Howard University officials yesterday insisted they are legally restricted by NCAA rules from aiding walk-on running back Ivan Thompson, who complained to The Washington Post Wednesday that he has no money to buy food and has gone hungry for several days at a time this semester.
However, an NCAA official said there is a way for the school's athletic department to award the 20-year-old junior a scholarship. David Berst, the NCAA's director of enforcement, said, "If the athlete is truly a walk-on, meaning he has not been recruited, the school can aid him this year and just have one less athletic scholarship allotted for next year. NCAA regulations do not prohibit a school from aiding someone who is truly a walk-on."
The university's switchboard, athletic department and public relations offices were deluged with calls yesterday, offering assistance to the youngster. However, Thompson is forbidden by NCAA rules to accept such help and could have his eligibility suspended if he did.
When asked during an hour interview: "What can be done for Ivan Thompson?" Howard Athletic Director Leo Miles replied, "Nothing, as far as the athletic department is concerned. Anything we contributed to him would be aid. Even extra meal tickets would count toward an athletic reward. Howard University then would be in violation of Bylaw 5 and we could be put on probation."

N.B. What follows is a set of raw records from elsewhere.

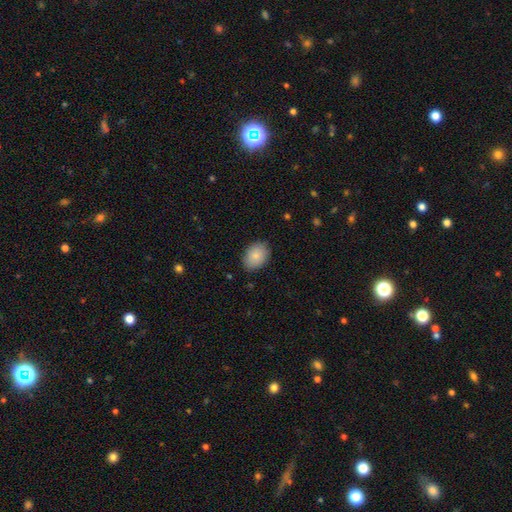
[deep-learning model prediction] Smooth or featured?
  - smooth: 86% *
  - featured or disk: 8%
  - star or artifact: 7%
How rounded?
  - in between: 78% *
  - round: 21%
  - cigar-shaped: 1%
Merging?
  - none: 86% *
  - minor disturbance: 11%
  - major disturbance: 2%
  - merger: 1%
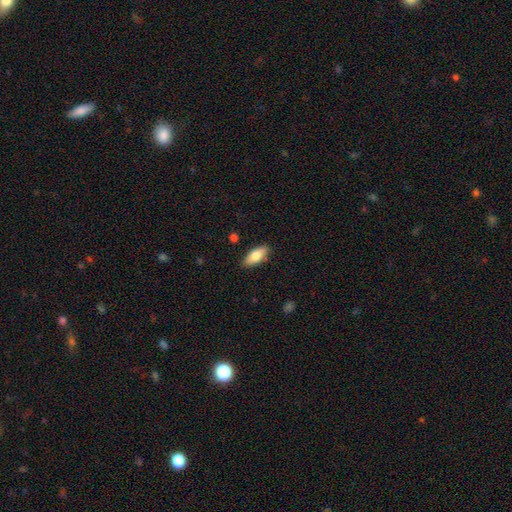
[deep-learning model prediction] smooth 76%, featured or disk 18%, star or artifact 6%. Down the decision tree: how rounded — in between (83%); merging — none (87%).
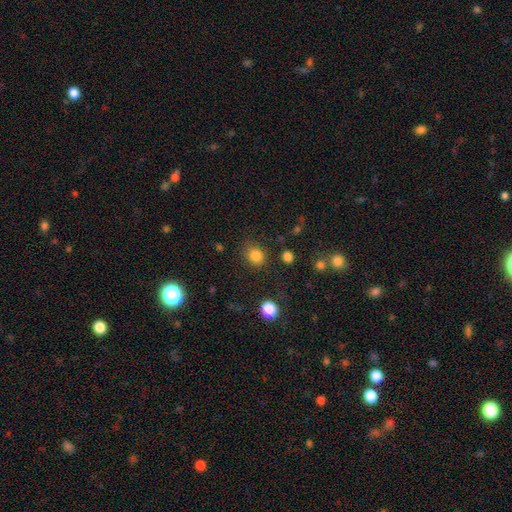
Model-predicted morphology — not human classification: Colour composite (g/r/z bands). It shows a smooth galaxy with no disk features (83%) that is round (70%). Merging: none (80%).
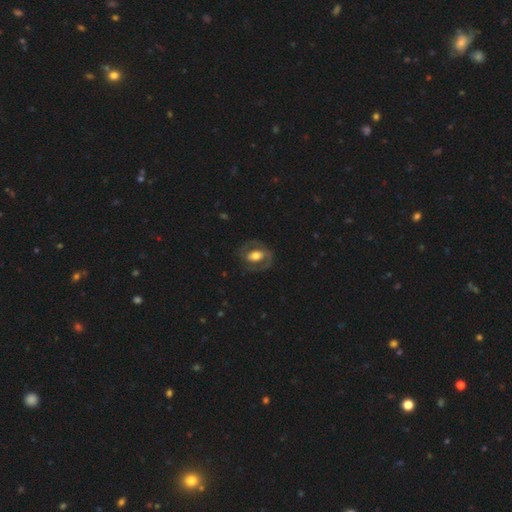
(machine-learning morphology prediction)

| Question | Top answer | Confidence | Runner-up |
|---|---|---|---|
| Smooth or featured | featured or disk | 63% | smooth (32%) |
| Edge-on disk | no | 95% | yes (5%) |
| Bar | no | 45% | weak (30%) |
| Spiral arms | yes | 55% | no (45%) |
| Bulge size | moderate | 56% | large (31%) |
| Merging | none | 73% | minor disturbance (15%) |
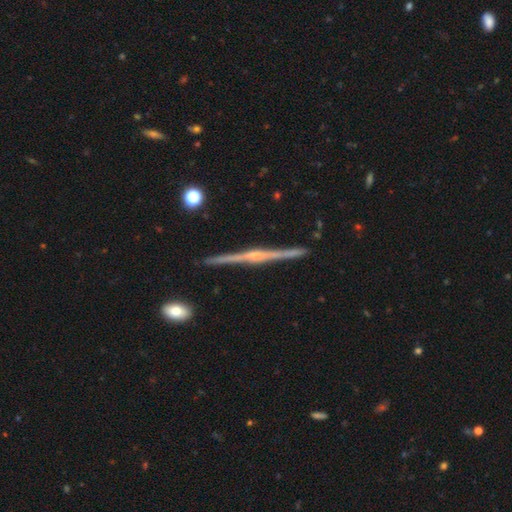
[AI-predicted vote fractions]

"We have used all our scholarships' for this year," Miles reiterated, "so no matter how much we would like to help Ivan, we can't. It's right here in the NCAA handbook."
Informed of Berst's comments, Miles said, "I have no knowledge of that rule."

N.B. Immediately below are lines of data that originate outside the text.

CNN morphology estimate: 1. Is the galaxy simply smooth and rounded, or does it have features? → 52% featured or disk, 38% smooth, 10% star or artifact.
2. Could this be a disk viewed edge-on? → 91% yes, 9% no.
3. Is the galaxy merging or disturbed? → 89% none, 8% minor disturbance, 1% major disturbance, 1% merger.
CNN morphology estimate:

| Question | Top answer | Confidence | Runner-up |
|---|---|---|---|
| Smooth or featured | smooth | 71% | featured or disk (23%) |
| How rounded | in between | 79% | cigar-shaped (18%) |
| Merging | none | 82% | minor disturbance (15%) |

Thompson, a 20-year-old Cleveland native who transfered to Howard a year ago from a junior college in Ontario, Oregon, never was recruited by Howard or promised an athletic scholarship, according to Bison Coach Floyd Keith. Thompson told the Post that he never asked for a scholarship, but just wanted to be included on the meal plan with the scholarship athletes because he spent all of his summer job earnings on tuition and fees.
Miles also said Thompson gets more money in the form of loans and funds from the school's financial-aid office than scholarship athletes receive. "A full scholarship totals $4,059 and that includes tuition, room and board plus $150 in books. He (Thompson) had more than that," Miles said. One school official estimated that Thompson had received roughly $4,200 in aid. A reporter's request to see the financial records was denied.
Thompson reportedly was seeing a doctor for an inflamed right knee and could not be reached for comment.
Miles, who said he plans to talk to Thompson soon, added that he has major questions about how Thompson spent his university aid.
"I'm not questioning whether or not he's hungry or doesn't have the money to buy food," Miles said, "but the implication of that story yesterday was that here's a kid going without food and Howard University is refusing to do anything about it. We can't do anything."
The Washington Post received scores of calls from people offering Thompson assistance, including several restaurant owners who offered him money and food. "Alumni or no one else can donate anything to the athlete or there would be a violation," Berst said, citing the NCAA's "extra-benefit rule."
Coach Keith, who left with his team yesterday for Petersburg and Saturday's game against Virginia State, said he told Thompson right from the start there were no available scholarships and that he would have to prove himself before being considered for one.
"If he's eligible academically in January, I have no problem putting Ivan on scholarship," Keith said. "But I had already committed myself to other youngsters for scholarships before I had even seen Ivan. This guy has been a surprise. A pleasant surprise. And I feel for Ivan. I suffer with him. But the fact of the matter is that he has to grow up off the football field. He had money that his meals should have been paid for.
"I put walk-ons on scholarships all the time. We have five guys on the team now who fall under that category. I repeat that I'll have no problem putting him on scholarship at midseason."